Kang the Conqueror is an amazing villain, and it’s a shame that the larger world isn’t going to know about it any time soon in the MCU. Kang the Conqueror is a character that could only come from a Silver Age Marvel comic by Stan Lee and Jack Kirby. Kang was a genius from the far future who decided that the world was boring, and started to travel back in time. He started as Iron Lad, helping found the Young Avengers, eventually went to Ancient Egypt to rule as Pharaoh Rama-Tut, before becoming Kang, using his time travel technology to pilfer the greatest weapons in the past, present, and future, and use them to defeat everyone that stood in his way. After grinding the future under his boot heel, Kang decided there was only one challenge left — defeating the Avengers. That’s what Kang has been about ever since then. Kang and the Avengers have had many, many battles against each other, and he’s definitely one of the most complicated characters in Avengers canon (however, if you want the easy version of understanding Kang, go out and buy Avengers Forever Vol. 1 from Kurt Busiek, Roger Stern, and Carlos Pacheco).
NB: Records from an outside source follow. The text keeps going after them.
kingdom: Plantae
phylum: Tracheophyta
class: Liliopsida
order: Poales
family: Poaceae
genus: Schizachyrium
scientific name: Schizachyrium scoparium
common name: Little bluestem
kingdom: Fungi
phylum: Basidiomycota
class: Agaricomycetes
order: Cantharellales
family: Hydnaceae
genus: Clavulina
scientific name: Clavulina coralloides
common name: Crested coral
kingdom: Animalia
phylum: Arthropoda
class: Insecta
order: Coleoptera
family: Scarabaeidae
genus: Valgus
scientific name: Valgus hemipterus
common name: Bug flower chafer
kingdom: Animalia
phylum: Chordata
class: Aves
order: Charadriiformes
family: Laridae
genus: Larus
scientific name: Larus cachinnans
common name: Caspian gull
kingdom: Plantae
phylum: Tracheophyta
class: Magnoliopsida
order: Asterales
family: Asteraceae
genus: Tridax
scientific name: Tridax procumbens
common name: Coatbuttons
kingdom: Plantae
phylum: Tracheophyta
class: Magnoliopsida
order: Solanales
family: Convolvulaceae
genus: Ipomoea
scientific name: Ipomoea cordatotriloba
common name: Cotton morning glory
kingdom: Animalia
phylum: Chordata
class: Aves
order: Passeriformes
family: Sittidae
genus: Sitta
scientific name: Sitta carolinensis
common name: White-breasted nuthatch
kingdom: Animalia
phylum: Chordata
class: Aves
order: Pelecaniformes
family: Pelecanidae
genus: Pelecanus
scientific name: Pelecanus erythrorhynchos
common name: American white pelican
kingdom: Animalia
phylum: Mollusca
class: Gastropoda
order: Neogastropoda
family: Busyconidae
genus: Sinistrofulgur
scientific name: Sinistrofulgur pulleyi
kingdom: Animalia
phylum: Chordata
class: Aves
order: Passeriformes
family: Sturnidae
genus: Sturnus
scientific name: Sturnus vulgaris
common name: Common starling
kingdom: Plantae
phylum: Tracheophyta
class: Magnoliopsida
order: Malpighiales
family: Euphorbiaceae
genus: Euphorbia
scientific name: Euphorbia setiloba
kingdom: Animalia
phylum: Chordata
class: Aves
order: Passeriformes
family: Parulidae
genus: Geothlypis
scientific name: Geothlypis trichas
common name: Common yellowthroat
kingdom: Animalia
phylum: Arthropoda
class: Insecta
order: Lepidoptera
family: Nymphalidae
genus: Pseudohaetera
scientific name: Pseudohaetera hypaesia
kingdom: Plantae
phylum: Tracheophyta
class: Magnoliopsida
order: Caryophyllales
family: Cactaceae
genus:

He’s a villain who may fight other teams and heroes, but is always an Avengers villain at heart.

Ultron

Ultron standing triumphantly over the fallen Avengers from Ultron Unlimited

Some people would put Kang the Conqueror as the Avengers’ greatest villain, and that’s a perfectly valid conclusion (after Avengers Forever, get “The Kang Dynasty”). However, for this Avengers fan’s money, there’s no one better than Ultron and that’s because of the familial bond. Ultron was created by Hank Pym, who made a self-aware robot to help him around the lab. Ultron started hating humanity almost immediately, and Pym tried to destroy his creation. Ultron survived, and his hatred of humanity grew to the extent that he decided to destroy all organic life on the planet. Ultron is responsible for the creation of Vision and Jocasta, but no one ever talks about her anymore, and has been a part of some of the Avengers’ greatest comics (“Ultron Unlimited” is unfortunately out of print, but you should hunt it down). Ultron is Avengers royalty in every way. The connection is a huge part of that, but there’s also the fact that Ultron is just a plain scary villain. There is no other evil robot in comics as chilling as Ultron, which definitely plays a factor in why he’s the Avengers’ greatest villain. Ultron might not be a universal level threat like Thanos, but an Ultron fighting the Avengers story means something that battles with so many other Avengers villains don’t.